Chemically diverse sensor arrays based on electrochemically copolymerized pyrrole and styrene derivatives

Abstract

Chemically diverse sensor arrays were synthesized directly on interdigitated array electrodes by electrodepositing copolymers of pyrrole and substituted styrene monomers. By selecting a range of substituted styrenes and controlling deposition conditions (growth potentials) it was possible to create a wide range of chemical variations, resulting in differential partitioning and in turn differential sensor responses. The effectiveness of the electrochemical copolymerization deposition was investigated with FT-IR spectroscopy to determine the relative amounts of co-monomer and the morphology of the films was studied with SEM. The impact of composition on film sensitivity was explored by determining changes in response (e.g., changes in resistance) of sensors to various odorants as a function of degree of functionalization.
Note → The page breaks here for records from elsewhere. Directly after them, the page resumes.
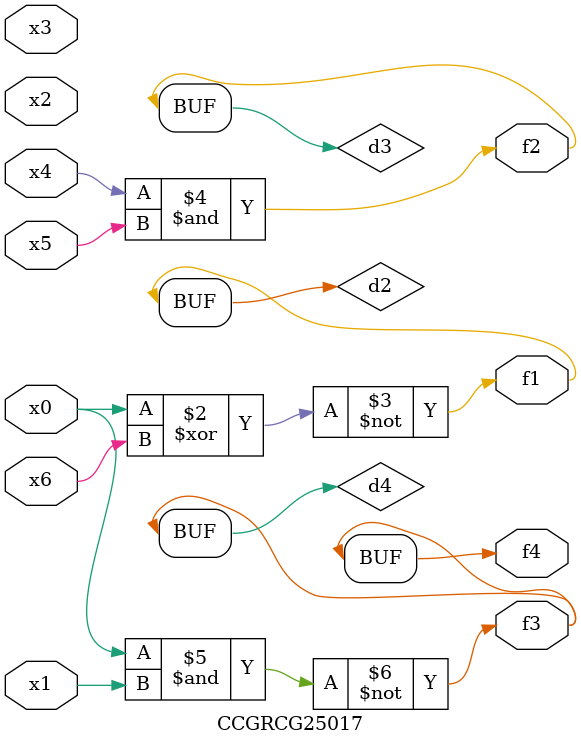
<source format=v>
module CCGRCG25017(
	input x0, x1, x2, x3, x4, x5, x6,
	output f1, f2, f3, f4
);

	wire d1, d2, d3, d4;

	nor (d1, x0);
	xnor (d2, x0, x6);
	and (d3, x4, x5);
	nand (d4, x0, x1);
	assign f1 = d2;
	assign f2 = d3;
	assign f3 = d4;
	assign f4 = d4;
endmodule

</source>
Performance of the chemically diverse arrays was determined using statistical analysis of response patterns which demonstrate the chemical diversity capable of differentiating different odorants can be achieved with this approach. Figures of merit including reproducibility, sensitivity and selectivity were determined. This report represents a significant advancement in the use of electronically conducting polymers in sensor array technology by moving past the limited number of conducting polymer monomers. The ease by which diversity can be imparted during electrodeposition makes this approach ideal for use in integrated circuit technology, allowing deposition on chip microstructures without the need for additional lithographic steps.